If you are a defendant in a trial and you are called to the stand to testify, it will only be by your lawyer.  The prosecution cannot order you to testify at trial and cannot call you to the stand in front of the jury. If this occurs, it is grounds for immediate mistrial – meaning that the trial will stop at that point and the case will be set for a new trial.

Direct Examination
If you are going to testify, your lawyer will call you to the stand and ask you questions about the criminal charge against you and allow you tell your side of the story.  This is called “direct examination.”  Your lawyer cannot lead you when you are answering questions, so you need to understand what your lawyer wants from you.  For example,  if your lawyer wants you to say you were not drinking on the night of the incident, he or she cannot ask you – “Isn’t it true you were not drinking that night?” – instead your attorney can ask “were you drinking that night?” allowing you to answer “No” and offer any explanation.

Cross Examination

After your testimony, you cannot leave the stand.  You are now required to answer the questions of the district attorney. This is called the “cross examination.” During the cross examination, the district attorney will try to lead you into the area where he or she wants to go.  For example, the district attorney may ask you about your criminal history or may question you about any possible inconsistencies in your statements.

Try to Remain Calm

It is very important to maintain your composure while be cross examined.  Be polite and do not get angry or agitated.  Often the defendant will feel like they are being bullied or attacked by the district attorney, and in some cases, this is true.  But it is important to maintain an even level of emotion and answer the questions clearly and with a certain earnestness. What you are trying to convey to the jury is that you are not hiding anything, are there to answer the questions, and are innocent of the charges.  If you appear to be nervous, angry, emotional and upset at the district attorney’s questions, the jury could feel that there is some truth to the allegations against you.
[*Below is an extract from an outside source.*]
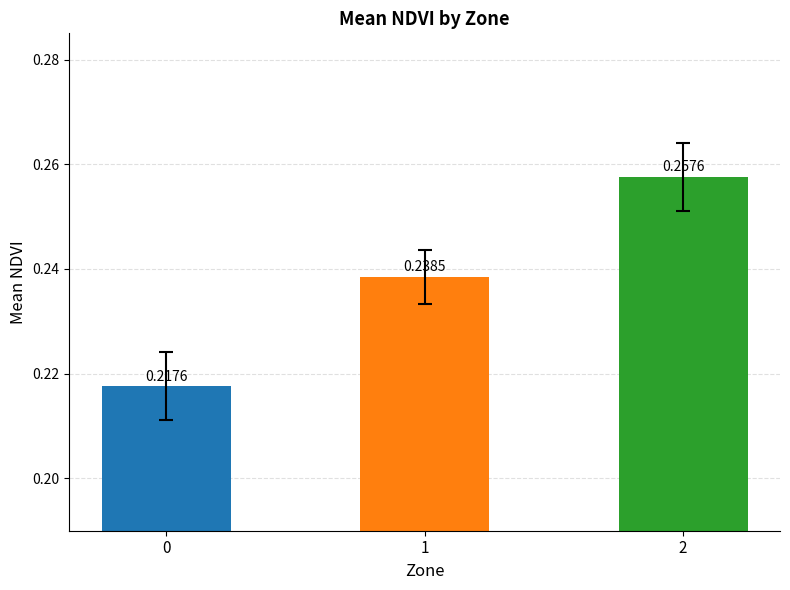

Which category has the highest value across all series?

2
How to Answer the Questions Properly
To review, your attorney calls you on direct examination. You answer your attorney’s questions clearly and loudly. If possible, look to the jury when you answer the questions.  If the judge asks you a question, look to the judge and never interrupt the judge.  Always answer questions with no sir and yes sir and if you need to explain your answer, do so.  The next portion will be the cross examination by the district attorney.  In most cases during the cross examination, you will want to keep your answers short and to the point.  Answer the questions politely and do not get angry and emotional.
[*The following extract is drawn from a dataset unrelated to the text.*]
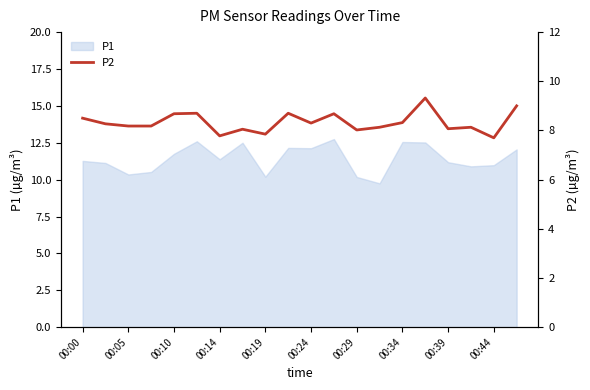

Does the chart have visible grid lines?

No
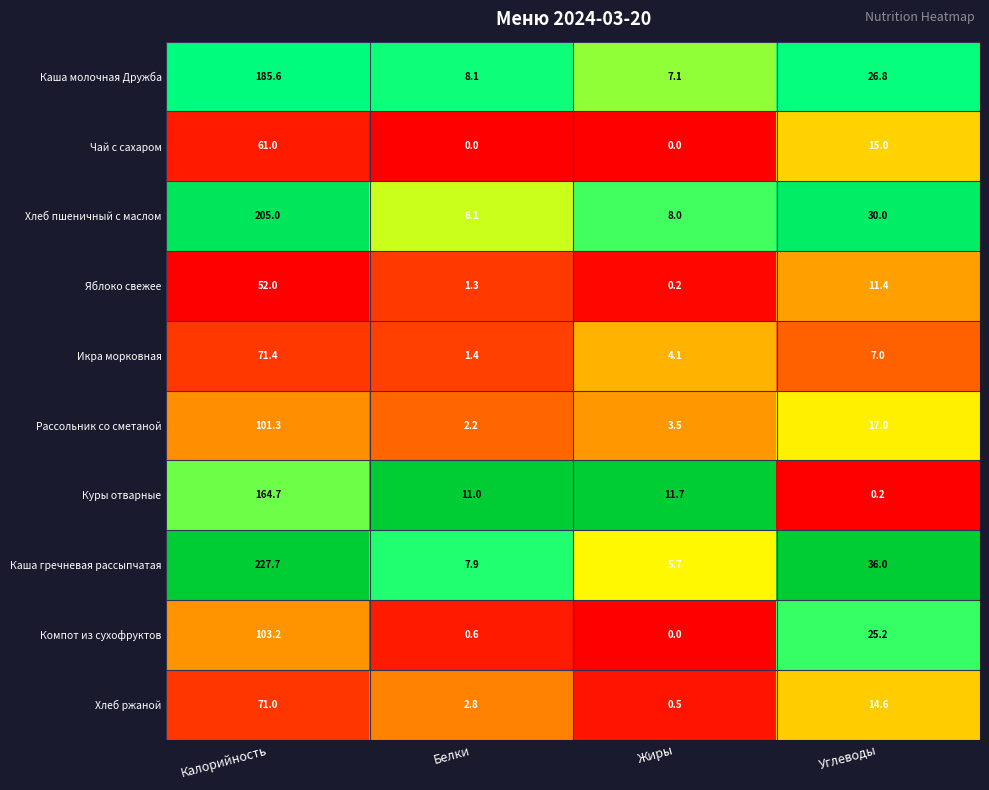

What is the total value across all series at Жиры?

40.8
You only get one fair trial, so you need to make sure you have a trial lawyer who is experienced in criminal defense. Your lawyer should properly prepare you to testify in your defense. In many cases, I have practiced the direct examination and cross examination with my clients —  I let them know what I am going to ask them and tell them what questions the district attorney is likely to ask.  A good criminal defense lawyer is looking for the truth to present to the jury, and you can help your defense by answering the questions in the correct manner.